▶ [To do] Type out the listing from its first line through the line containing "Multimedia Kontor Hamburg 2014", leaving out the pictures.

▶ [Records provided]
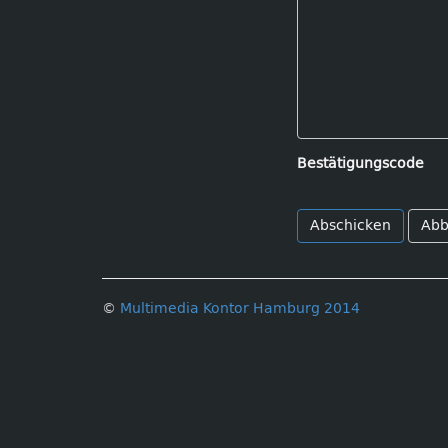
Bestätigungscode
Abb
©
Multimedia Kontor Hamburg 2014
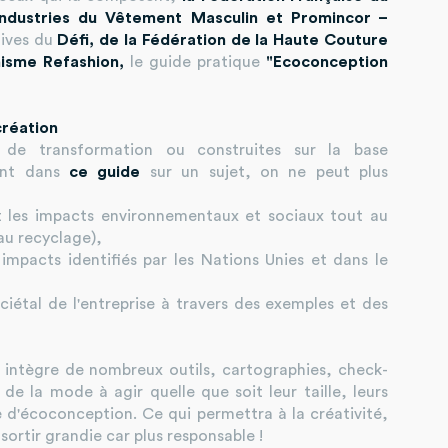
 Industries du Vêtement Masculin et Promincor –
tives du
Défi, de la Fédération de la Haute Couture
nisme Refashion,
le guide pratique
"Ecoconception
création
de transformation ou construites sur la base
ont dans
ce guide
sur un sujet, on ne peut plus
 les impacts environnementaux et sociaux tout au
au recyclage),
impacts identifiés par les Nations Unies et dans le
ociétal de l'entreprise à travers des exemples et des
il intègre de nombreux outils, cartographies, check-
 de la mode à agir quelle que soit leur taille, leurs
d'écoconception. Ce qui permettra à la créativité,
ortir grandie car plus responsable !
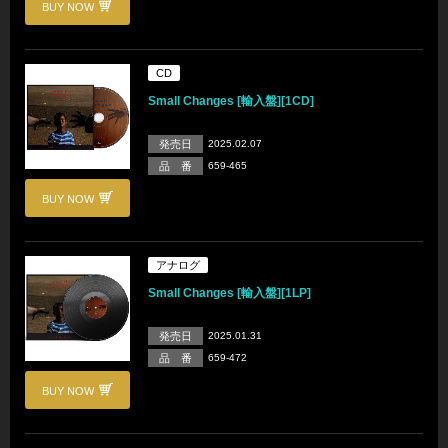
BUY NOW
CD
Small Changes [輸入盤][1CD]
発売日
2025.02.07
品 番
659-465
BUY NOW
アナログ
Small Changes [輸入盤][1LP]
発売日
2025.01.31
品 番
659-472
BUY NOW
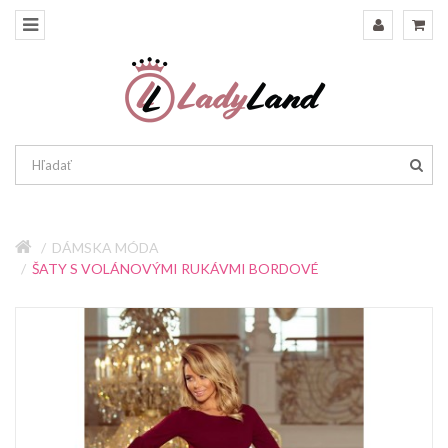
DÁMSKA MÓDA
ŠATY S VOLÁNOVÝMI RUKÁVMI BORDOVÉ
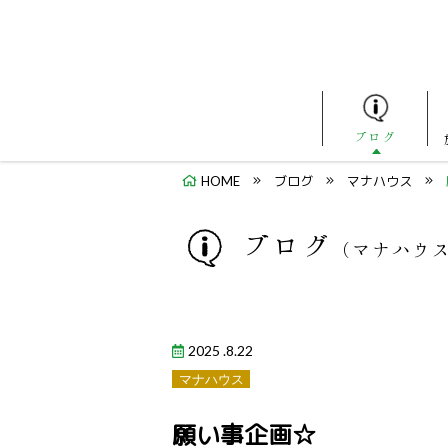
ブログ
HOME
ブログ
マナハウス
ブログ
（マナハウ
2025 .8.22
マナハウス
願い事企画☆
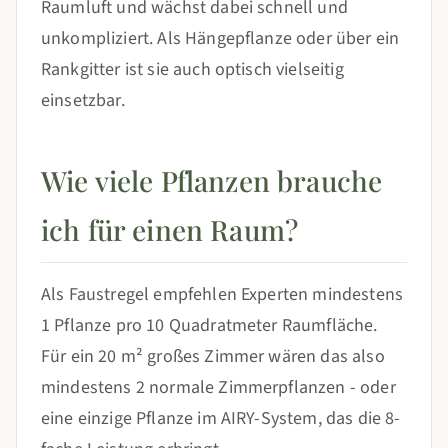
Raumluft und wächst dabei schnell und
unkompliziert. Als Hängepflanze oder über ein
Rankgitter ist sie auch optisch vielseitig
einsetzbar.
Wie viele Pflanzen brauche
ich für einen Raum?
Als Faustregel empfehlen Experten mindestens
1 Pflanze pro 10 Quadratmeter Raumfläche.
Für ein 20 m² großes Zimmer wären das also
mindestens 2 normale Zimmerpflanzen - oder
eine einzige Pflanze im AIRY-System, das die 8-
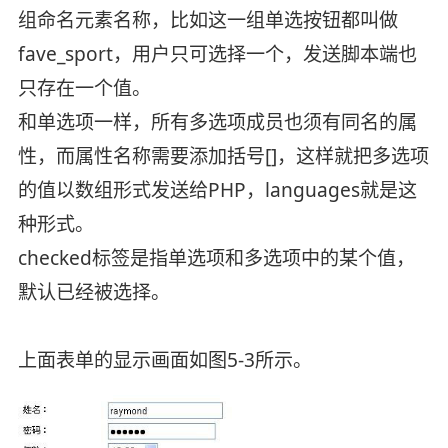
组命名元素名称，比如这一组单选按钮都叫做
fave_sport，用户只可选择一个，发送脚本端也
只存在一个值。
和单选项一样，所有多选项成员也须有同名的属
性，而属性名称需要添加括号[]，这样就把多选项
的值以数组形式发送给PHP，languages就是这
种形式。
checked标签是指单选项和多选项中的某个值，
默认已经被选择。
上面表单的显示画面如图5-3所示。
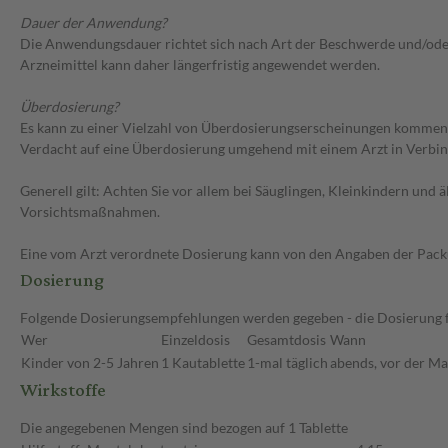
Dauer der Anwendung?
Die Anwendungsdauer richtet sich nach Art der Beschwerde und/oder 
Arzneimittel kann daher längerfristig angewendet werden.
Überdosierung?
Es kann zu einer Vielzahl von Überdosierungserscheinungen kommen
Verdacht auf eine Überdosierung umgehend mit einem Arzt in Verbi
Generell gilt: Achten Sie vor allem bei Säuglingen, Kleinkindern un
Vorsichtsmaßnahmen.
Eine vom Arzt verordnete Dosierung kann von den Angaben der Packun
Dosierung
Folgende Dosierungsempfehlungen werden gegeben - die Dosierung fü
Wer
Einzeldosis
Gesamtdosis
Wann
Kinder von 2-5 Jahren
1 Kautablette
1-mal täglich
abends, vor der Mah
Wirkstoffe
Die angegebenen Mengen sind bezogen auf 1 Tablette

▶ [Answer to this problem]
Bestätigungscode
Abb
©
Multimedia Kontor Hamburg 2014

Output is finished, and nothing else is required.